My memory might be faulty, but I cannot recall anyone in the election campaign arguing for more research money. And the previous council, not exactly paragons of frugality, didn’t even hint it might be a good idea.
It is tough to spend $30k, except on aides, so this could be an opportunity to reward a couple of pals with contracts that yield motions to nowhere and usurps what ought to be city staff functions.
Mainly, though, we should worry it is a side-door opportunity for political parties to pool the funds, ease the effort of raising their own money, and simply use yours. The three Greens are already musing about this – $90,000 would fuel their party needs well – and at last word the five-strong Non-Partisan Association hasn’t figured out whether to vote with the idea. But for them, $150,000 would be a godsend.
I can’t think of a more tone-deaf early-mandate idea, particularly the way in which it will be financed – through our city’s contingency funds, the ones we need when sudden stuff happens.
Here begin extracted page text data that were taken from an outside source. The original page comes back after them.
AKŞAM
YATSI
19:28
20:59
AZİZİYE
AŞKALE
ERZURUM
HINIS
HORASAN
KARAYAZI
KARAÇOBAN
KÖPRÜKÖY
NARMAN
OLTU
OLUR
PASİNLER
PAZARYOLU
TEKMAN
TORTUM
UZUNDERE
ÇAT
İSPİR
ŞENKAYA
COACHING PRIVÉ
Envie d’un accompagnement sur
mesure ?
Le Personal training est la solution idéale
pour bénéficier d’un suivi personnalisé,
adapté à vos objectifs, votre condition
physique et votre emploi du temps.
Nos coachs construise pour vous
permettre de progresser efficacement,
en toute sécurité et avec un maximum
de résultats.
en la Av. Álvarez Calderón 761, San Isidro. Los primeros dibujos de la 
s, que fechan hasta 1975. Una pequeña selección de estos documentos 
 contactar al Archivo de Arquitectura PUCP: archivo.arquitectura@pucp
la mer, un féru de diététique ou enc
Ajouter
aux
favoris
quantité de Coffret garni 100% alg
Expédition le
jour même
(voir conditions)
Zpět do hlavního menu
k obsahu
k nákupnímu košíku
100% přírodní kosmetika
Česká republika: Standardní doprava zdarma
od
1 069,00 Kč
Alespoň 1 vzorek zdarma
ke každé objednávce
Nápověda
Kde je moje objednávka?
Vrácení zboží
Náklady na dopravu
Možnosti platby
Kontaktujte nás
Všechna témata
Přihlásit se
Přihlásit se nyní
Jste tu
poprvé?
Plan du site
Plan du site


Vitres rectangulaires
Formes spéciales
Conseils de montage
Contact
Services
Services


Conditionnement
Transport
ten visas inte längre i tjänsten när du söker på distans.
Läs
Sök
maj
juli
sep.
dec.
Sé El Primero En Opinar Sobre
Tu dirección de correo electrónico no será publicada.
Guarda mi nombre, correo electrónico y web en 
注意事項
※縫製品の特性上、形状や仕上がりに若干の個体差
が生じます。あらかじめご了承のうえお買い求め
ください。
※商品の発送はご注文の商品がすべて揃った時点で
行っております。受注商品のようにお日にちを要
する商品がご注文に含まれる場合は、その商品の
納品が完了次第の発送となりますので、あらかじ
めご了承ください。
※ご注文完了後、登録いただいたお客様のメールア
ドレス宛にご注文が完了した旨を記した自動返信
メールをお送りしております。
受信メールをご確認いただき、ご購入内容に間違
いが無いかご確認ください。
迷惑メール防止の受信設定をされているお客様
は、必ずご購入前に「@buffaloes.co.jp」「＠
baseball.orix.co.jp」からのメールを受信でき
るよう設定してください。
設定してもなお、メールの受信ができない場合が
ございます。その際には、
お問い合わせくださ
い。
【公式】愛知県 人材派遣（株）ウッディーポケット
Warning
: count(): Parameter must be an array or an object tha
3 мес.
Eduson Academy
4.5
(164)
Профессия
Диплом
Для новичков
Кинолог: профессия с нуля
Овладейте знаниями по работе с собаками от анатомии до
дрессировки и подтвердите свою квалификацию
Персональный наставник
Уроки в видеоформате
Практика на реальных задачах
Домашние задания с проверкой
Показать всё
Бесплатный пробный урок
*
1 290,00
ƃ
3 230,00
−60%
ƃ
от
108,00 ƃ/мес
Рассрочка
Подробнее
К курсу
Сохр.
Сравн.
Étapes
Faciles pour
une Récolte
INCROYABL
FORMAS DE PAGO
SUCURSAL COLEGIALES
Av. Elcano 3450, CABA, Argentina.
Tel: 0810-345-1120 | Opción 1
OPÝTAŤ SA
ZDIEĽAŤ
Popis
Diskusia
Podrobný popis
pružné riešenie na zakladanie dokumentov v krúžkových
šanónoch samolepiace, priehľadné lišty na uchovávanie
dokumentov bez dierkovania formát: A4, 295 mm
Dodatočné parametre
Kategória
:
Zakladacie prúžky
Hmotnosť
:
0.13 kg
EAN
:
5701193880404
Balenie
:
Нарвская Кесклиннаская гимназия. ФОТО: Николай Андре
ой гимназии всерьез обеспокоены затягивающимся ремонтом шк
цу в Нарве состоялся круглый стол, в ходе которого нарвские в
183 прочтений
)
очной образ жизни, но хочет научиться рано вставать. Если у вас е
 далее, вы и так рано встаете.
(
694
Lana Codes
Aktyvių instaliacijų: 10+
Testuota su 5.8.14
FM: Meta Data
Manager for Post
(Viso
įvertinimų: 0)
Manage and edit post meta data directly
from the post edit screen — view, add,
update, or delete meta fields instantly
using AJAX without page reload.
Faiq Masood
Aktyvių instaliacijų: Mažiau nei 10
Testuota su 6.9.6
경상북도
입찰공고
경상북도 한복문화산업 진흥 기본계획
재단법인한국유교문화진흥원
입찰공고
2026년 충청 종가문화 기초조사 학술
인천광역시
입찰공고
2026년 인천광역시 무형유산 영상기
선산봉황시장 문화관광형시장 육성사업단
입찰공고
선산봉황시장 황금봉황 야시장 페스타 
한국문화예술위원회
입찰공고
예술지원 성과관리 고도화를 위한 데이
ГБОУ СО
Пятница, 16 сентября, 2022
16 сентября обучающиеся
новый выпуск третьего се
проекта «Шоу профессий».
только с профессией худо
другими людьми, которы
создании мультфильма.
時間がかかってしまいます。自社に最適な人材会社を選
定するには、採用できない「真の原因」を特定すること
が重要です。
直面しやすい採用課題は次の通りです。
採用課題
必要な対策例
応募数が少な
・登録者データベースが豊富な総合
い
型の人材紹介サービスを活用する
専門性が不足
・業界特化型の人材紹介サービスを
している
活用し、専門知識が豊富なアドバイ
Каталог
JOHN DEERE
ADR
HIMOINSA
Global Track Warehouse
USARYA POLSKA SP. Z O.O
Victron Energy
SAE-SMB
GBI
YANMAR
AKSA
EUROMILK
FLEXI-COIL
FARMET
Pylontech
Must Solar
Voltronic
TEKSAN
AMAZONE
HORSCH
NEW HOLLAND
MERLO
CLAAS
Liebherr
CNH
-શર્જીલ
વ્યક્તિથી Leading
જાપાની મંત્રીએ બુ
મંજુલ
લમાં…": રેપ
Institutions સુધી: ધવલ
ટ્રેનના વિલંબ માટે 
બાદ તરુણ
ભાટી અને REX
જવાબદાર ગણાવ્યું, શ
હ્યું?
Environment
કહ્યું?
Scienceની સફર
These funds should be there when the proverbial hits the fan, not to make the proverbial hit the fan.
The mayor thinks there is such crisis in our councillor resourcing that the city should dip into contigencies this year and figure out what to do next year. If this is the kind of Stewart stewardship we can expect, then let’s collectively break into a cold sweat.
What we really needed after the election was a sweeping review of city finances, which require a decoder ring or a brown envelope of allegations to comprehend. If the election was a rebuke to a decade of Vision Vancouver, the result ought to have jarred the new council sufficiently to pore through the books and examine what liabilities lie ahead arising from their house of cards. Instead, we are getting business as usual, maybe worse.
Stewart narrowly won office with the endorsement of organized labour in the city, no different a special interest than had he won with the endorsement of big developers. He should perceive himself as being on notice to be measured, respectful and innovative in effectively managing our money.
But the truth is he needs five fellow travellers for anything he might propose, so a nice path to cooperation is a sluice of mad money.
Self-interests are the worst creatures of the political class, which is why political compensation needs to governed with independence—and by that, not meaning an independent mayor.
If the research needs are overbearing, then we should understand why and whether there are systemic measures that could also address them before writing cheques.
If the events in Victoria last week should teach Vancouver anything, it’s that any culture that feels entitled is bound to contribute to public cynicism and a systemic dysfunctionality.
Council should not wait for this proposal to live before cremating it this week.
Kirk LaPointe is editor-in-chief of Business in Vancouver and vice-president, editorial, of Glacier Media.